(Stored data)
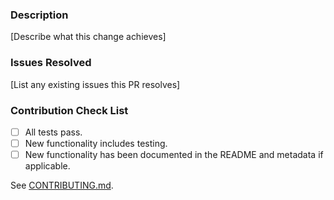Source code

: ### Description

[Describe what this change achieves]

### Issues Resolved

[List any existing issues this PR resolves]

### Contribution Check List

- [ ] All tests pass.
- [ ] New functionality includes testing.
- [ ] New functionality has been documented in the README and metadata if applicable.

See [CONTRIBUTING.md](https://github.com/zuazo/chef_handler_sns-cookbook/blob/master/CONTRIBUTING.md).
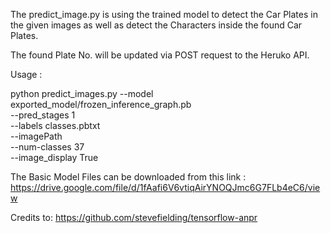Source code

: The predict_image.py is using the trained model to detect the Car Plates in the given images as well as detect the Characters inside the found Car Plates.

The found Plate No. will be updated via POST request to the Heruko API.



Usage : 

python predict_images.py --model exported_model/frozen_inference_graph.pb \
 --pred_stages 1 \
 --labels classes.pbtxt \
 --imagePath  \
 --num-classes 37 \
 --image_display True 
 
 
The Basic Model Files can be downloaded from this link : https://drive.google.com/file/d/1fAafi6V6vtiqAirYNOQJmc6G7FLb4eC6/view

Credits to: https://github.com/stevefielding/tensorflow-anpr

■ **What to produce**
Write out each line above containing "found".

■ **Response area**
: The predict_image.py is using the trained model to detect the Car Plates in the given images as well as detect the Characters inside the found Car Plates.
The found Plate No. will be updated via POST request to the Heruko API.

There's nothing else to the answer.